TAREFA A:
Transcreva sem alterações o trecho do texto de leitura que vai de "11h45 — Da arte" a "como abrigos intermutáveis.".
TAREFA B:
Enumere todas as formas de convivência entre arte e património que o texto de leitura lista.

11h45 — Da arte ao património, do património à arte e assim por diante
Laura Castro

Breve reflexão sobre o modo como se relacionam arte e património, entendidos como práticas, entidades, instituições culturais que vivem em convergência, sobreposição, desafio, confronto, oposição, validação, estímulo. Quando a arte habita o património e o património habita a arte surgem como abrigos intermutáveis.


12h00 — Breves anotações para pensar a Residência Artística
Susana Gastal

Falar em <residência artística> supõe considerar, além do artístico, movimento e locus. O primeiro supõe a questão do deslocamento. O segundo reporta à mudança temporária de lugar. Se teóricos incluem como “residência artística”, por exemplo, a estada de Leonardo da Vinci no Vale de Loire, a convite, para ali criar livremente (Batista, 2008), a questão acirrou-se no contexto da arte contemporânea, com propostas em termos de mecenato privado e de políticas públicas. Postas estas considerações, o presente propõe trazer à discussão a Feira Anual de Artes Plásticas, promovida na cidade sul brasileira de Rio Pardo, durante a Semana Santa. Se nas primeiras edições (1974-1975) a presença de grupos de artistas se restringia a quinta e sexta-feira, em anos que se seguiram aumentou o número de dias de presença na cidade, ali realizando trabalhos nas técnicas de desenho, pintura e gravura.

DADOS APRESENTADOS:
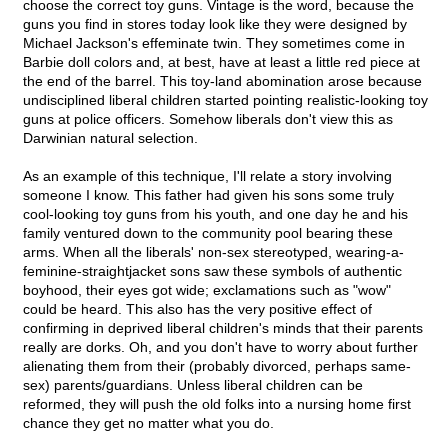
choose the correct toy guns. Vintage is the word, because the
guns you find in stores today look like they were designed by
Michael Jackson's effeminate twin. They sometimes come in
Barbie doll colors and, at best, have at least a little red piece at
the end of the barrel. This toy-land abomination arose because
undisciplined liberal children started pointing realistic-looking toy
guns at police officers. Somehow liberals don't view this as
Darwinian natural selection.
As an example of this technique, I'll relate a story involving
someone I know. This father had given his sons some truly
cool-looking toy guns from his youth, and one day he and his
family ventured down to the community pool bearing these
arms. When all the liberals' non-sex stereotyped, wearing-a-
feminine-straightjacket sons saw these symbols of authentic
boyhood, their eyes got wide; exclamations such as "wow"
could be heard. This also has the very positive effect of
confirming in deprived liberal children's minds that their parents
really are dorks. Oh, and you don't have to worry about further
alienating them from their (probably divorced, perhaps same-
sex) parents/guardians. Unless liberal children can be
reformed, they will push the old folks into a nursing home first
chance they get no matter what you do.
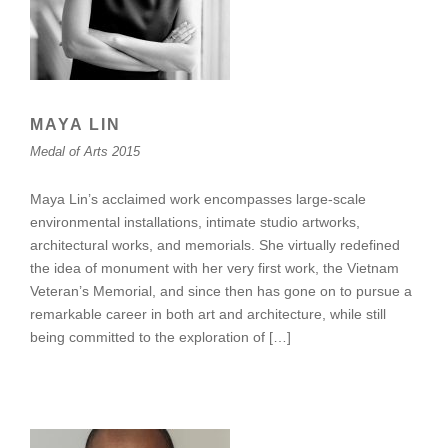
MAYA LIN
Medal of Arts 2015
Maya Lin’s acclaimed work encompasses large-scale
environmental installations, intimate studio artworks,
architectural works, and memorials. She virtually redefined
the idea of monument with her very first work, the Vietnam
Veteran’s Memorial, and since then has gone on to pursue a
remarkable career in both art and architecture, while still
being committed to the exploration of […]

RESPOSTA ESCRITA A:
11h45 — Da arte ao património, do património à arte e assim por diante
Laura Castro

Breve reflexão sobre o modo como se relacionam arte e património, entendidos como práticas, entidades, instituições culturais que vivem em convergência, sobreposição, desafio, confronto, oposição, validação, estímulo. Quando a arte habita o património e o património habita a arte surgem como abrigos intermutáveis.

RESPOSTA ESCRITA B:
- convergência
- sobreposição
- desafio
- confronto
- oposição
- validação
- estímulo